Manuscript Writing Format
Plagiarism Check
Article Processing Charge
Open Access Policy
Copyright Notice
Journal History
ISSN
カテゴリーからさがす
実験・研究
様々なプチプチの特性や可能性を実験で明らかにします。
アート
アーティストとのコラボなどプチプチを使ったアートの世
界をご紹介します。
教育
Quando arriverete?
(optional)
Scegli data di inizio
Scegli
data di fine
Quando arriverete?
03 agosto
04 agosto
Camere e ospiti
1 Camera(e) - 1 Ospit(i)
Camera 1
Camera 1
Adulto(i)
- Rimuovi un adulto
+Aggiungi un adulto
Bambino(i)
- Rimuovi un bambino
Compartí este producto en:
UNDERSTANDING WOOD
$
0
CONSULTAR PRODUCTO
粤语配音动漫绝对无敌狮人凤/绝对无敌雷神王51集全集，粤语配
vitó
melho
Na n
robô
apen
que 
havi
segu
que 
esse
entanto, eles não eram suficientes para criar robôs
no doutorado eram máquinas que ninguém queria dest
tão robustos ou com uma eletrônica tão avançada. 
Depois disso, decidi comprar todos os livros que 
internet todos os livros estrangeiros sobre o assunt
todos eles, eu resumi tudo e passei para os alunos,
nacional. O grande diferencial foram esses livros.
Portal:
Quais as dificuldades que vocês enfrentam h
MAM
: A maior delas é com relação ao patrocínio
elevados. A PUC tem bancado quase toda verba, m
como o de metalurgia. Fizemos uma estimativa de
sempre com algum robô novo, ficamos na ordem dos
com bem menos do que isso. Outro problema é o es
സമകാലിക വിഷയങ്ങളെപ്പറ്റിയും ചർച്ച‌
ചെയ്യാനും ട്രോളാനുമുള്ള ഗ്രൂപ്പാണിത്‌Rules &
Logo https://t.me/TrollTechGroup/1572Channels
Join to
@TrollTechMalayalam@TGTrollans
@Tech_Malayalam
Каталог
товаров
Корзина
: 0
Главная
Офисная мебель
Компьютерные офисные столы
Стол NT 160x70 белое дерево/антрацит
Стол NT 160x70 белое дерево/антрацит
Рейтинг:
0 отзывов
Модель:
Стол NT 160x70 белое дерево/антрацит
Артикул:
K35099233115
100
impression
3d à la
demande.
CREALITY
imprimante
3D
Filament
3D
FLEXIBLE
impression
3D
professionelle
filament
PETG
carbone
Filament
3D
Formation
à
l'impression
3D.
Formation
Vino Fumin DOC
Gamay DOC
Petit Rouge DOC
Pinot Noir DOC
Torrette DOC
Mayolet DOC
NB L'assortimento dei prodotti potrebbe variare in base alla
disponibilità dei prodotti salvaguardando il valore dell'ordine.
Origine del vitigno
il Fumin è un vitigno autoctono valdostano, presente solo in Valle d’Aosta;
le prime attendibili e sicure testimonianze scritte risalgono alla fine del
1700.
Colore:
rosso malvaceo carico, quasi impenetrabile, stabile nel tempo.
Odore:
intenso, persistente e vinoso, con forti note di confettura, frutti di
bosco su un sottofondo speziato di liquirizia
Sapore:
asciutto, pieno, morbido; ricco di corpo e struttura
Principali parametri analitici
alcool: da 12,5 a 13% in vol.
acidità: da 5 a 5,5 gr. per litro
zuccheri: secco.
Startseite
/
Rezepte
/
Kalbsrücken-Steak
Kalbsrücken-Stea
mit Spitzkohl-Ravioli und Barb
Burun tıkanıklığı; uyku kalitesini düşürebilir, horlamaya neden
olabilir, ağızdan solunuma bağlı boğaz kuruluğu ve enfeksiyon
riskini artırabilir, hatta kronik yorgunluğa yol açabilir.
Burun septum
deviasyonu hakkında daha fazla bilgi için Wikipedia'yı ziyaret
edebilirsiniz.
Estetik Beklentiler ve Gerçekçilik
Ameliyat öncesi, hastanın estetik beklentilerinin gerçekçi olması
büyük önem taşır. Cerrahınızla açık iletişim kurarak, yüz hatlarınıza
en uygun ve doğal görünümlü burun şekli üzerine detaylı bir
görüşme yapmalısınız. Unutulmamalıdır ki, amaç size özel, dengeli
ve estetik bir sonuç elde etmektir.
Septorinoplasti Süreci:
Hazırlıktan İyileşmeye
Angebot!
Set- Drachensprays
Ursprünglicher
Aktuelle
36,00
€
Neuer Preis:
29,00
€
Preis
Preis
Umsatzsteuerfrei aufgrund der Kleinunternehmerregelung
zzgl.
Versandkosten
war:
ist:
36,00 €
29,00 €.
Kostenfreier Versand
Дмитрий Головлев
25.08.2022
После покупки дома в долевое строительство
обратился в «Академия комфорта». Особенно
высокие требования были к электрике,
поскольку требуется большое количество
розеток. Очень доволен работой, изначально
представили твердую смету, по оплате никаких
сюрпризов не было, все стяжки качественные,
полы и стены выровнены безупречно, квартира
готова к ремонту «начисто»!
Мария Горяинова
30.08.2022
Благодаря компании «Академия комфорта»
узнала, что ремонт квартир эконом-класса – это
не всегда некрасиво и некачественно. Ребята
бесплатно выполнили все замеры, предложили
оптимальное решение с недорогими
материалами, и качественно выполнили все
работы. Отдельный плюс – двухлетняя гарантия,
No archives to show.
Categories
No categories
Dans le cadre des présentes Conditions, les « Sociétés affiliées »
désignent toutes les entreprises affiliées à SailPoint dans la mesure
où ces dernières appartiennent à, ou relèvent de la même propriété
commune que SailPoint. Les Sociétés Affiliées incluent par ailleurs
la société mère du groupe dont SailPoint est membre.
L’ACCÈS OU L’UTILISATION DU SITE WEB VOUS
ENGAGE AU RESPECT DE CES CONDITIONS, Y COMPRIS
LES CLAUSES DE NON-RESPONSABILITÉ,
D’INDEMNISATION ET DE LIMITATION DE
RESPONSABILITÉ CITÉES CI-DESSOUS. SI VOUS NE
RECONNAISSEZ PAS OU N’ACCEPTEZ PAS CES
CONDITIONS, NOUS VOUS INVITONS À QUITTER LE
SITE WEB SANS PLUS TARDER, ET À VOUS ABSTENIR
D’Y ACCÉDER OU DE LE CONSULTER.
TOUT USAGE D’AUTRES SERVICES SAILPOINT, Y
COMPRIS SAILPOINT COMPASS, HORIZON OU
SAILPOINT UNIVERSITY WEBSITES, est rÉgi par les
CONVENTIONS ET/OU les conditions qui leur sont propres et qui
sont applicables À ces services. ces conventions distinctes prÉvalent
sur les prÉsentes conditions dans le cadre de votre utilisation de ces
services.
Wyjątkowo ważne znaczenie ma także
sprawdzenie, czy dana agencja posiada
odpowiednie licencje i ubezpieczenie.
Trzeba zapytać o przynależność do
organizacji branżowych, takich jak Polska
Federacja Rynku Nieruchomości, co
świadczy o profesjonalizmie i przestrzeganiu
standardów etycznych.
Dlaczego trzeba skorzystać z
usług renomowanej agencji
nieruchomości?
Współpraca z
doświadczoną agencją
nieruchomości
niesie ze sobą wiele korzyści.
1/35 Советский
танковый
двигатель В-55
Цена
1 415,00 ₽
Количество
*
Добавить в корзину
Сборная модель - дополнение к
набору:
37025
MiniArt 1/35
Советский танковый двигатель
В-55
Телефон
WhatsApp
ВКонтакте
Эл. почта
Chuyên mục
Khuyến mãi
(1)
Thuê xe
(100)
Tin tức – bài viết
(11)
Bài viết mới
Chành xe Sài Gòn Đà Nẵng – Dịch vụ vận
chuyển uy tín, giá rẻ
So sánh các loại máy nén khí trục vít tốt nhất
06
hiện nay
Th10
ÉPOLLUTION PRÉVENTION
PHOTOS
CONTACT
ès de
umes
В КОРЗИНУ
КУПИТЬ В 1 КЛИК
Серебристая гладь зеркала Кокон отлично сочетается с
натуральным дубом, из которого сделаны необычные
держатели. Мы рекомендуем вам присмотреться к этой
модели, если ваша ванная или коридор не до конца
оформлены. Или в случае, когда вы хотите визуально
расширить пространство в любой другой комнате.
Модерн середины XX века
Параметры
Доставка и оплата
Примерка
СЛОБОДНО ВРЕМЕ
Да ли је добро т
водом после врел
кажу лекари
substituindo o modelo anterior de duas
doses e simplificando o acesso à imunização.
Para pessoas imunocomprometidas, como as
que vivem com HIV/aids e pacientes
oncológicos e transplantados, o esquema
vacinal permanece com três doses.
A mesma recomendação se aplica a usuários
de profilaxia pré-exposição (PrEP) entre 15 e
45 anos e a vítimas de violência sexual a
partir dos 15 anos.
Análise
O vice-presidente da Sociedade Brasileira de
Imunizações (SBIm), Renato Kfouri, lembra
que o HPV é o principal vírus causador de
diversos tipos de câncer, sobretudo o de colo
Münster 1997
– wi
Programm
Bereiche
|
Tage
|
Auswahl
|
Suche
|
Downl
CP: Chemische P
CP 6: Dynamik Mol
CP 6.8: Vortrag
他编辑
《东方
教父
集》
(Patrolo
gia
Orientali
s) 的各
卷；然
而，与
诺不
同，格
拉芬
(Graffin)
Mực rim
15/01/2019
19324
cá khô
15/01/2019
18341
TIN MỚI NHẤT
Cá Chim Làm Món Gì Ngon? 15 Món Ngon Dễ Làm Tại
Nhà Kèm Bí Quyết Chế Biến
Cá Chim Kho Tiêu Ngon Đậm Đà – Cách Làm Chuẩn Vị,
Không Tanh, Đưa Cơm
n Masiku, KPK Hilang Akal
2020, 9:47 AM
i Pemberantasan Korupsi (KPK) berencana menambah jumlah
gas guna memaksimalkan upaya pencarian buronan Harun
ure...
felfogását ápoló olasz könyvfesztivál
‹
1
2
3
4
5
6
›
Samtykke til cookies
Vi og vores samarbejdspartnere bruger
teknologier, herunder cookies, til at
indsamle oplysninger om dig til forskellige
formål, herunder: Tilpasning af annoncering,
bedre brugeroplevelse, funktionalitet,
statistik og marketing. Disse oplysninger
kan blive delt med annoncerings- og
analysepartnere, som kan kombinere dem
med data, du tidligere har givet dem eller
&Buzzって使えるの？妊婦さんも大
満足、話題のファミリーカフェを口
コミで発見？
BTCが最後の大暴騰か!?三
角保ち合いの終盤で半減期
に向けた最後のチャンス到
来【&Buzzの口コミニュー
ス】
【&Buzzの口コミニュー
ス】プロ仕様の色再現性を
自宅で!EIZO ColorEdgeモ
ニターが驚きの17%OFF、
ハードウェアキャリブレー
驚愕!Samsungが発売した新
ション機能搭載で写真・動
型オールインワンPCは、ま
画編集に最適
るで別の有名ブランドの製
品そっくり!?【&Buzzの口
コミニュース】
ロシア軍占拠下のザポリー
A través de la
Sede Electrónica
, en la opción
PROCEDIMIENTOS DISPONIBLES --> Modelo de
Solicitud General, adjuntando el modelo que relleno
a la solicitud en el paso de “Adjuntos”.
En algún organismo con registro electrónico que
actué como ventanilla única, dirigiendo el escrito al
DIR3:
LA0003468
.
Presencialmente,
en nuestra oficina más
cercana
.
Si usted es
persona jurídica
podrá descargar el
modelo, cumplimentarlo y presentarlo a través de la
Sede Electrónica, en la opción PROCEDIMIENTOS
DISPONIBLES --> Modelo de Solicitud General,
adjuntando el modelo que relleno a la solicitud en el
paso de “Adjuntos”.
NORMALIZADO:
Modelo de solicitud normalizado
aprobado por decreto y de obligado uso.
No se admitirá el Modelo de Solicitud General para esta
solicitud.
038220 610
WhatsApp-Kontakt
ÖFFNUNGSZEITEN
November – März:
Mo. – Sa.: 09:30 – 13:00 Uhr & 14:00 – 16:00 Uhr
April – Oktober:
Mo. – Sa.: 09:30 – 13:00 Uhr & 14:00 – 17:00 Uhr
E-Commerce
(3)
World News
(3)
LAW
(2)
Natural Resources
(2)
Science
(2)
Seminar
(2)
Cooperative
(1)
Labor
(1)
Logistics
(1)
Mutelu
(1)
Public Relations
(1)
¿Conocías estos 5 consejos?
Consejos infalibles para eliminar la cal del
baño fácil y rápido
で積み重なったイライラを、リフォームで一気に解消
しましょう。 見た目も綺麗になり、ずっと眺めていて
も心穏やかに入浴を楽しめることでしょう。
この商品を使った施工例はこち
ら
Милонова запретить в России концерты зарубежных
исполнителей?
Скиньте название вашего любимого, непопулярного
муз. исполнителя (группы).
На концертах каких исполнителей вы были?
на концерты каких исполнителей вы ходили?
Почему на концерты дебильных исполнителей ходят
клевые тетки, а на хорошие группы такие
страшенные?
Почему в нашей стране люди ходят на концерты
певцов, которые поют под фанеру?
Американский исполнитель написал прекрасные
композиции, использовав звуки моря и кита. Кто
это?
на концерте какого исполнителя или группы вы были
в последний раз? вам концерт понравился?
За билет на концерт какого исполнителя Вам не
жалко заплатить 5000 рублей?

════════

Please repeat the records from the start through the line containing "NB L'assortimento dei", including that line, substituting "DOP" for "DOC" everywhere and leaving everything else unchanged.

● RESULT OF THE TASK:
Manuscript Writing Format
Plagiarism Check
Article Processing Charge
Open Access Policy
Copyright Notice
Journal History
ISSN
カテゴリーからさがす
実験・研究
様々なプチプチの特性や可能性を実験で明らかにします。
アート
アーティストとのコラボなどプチプチを使ったアートの世
界をご紹介します。
教育
Quando arriverete?
(optional)
Scegli data di inizio
Scegli
data di fine
Quando arriverete?
03 agosto
04 agosto
Camere e ospiti
1 Camera(e) - 1 Ospit(i)
Camera 1
Camera 1
Adulto(i)
- Rimuovi un adulto
+Aggiungi un adulto
Bambino(i)
- Rimuovi un bambino
Compartí este producto en:
UNDERSTANDING WOOD
$
0
CONSULTAR PRODUCTO
粤语配音动漫绝对无敌狮人凤/绝对无敌雷神王51集全集，粤语配
vitó
melho
Na n
robô
apen
que 
havi
segu
que 
esse
entanto, eles não eram suficientes para criar robôs
no doutorado eram máquinas que ninguém queria dest
tão robustos ou com uma eletrônica tão avançada. 
Depois disso, decidi comprar todos os livros que 
internet todos os livros estrangeiros sobre o assunt
todos eles, eu resumi tudo e passei para os alunos,
nacional. O grande diferencial foram esses livros.
Portal:
Quais as dificuldades que vocês enfrentam h
MAM
: A maior delas é com relação ao patrocínio
elevados. A PUC tem bancado quase toda verba, m
como o de metalurgia. Fizemos uma estimativa de
sempre com algum robô novo, ficamos na ordem dos
com bem menos do que isso. Outro problema é o es
സമകാലിക വിഷയങ്ങളെപ്പറ്റിയും ചർച്ച‌
ചെയ്യാനും ട്രോളാനുമുള്ള ഗ്രൂപ്പാണിത്‌Rules &
Logo https://t.me/TrollTechGroup/1572Channels
Join to
@TrollTechMalayalam@TGTrollans
@Tech_Malayalam
Каталог
товаров
Корзина
: 0
Главная
Офисная мебель
Компьютерные офисные столы
Стол NT 160x70 белое дерево/антрацит
Стол NT 160x70 белое дерево/антрацит
Рейтинг:
0 отзывов
Модель:
Стол NT 160x70 белое дерево/антрацит
Артикул:
K35099233115
100
impression
3d à la
demande.
CREALITY
imprimante
3D
Filament
3D
FLEXIBLE
impression
3D
professionelle
filament
PETG
carbone
Filament
3D
Formation
à
l'impression
3D.
Formation
Vino Fumin DOP
Gamay DOP
Petit Rouge DOP
Pinot Noir DOP
Torrette DOP
Mayolet DOP
NB L'assortimento dei prodotti potrebbe variare in base alla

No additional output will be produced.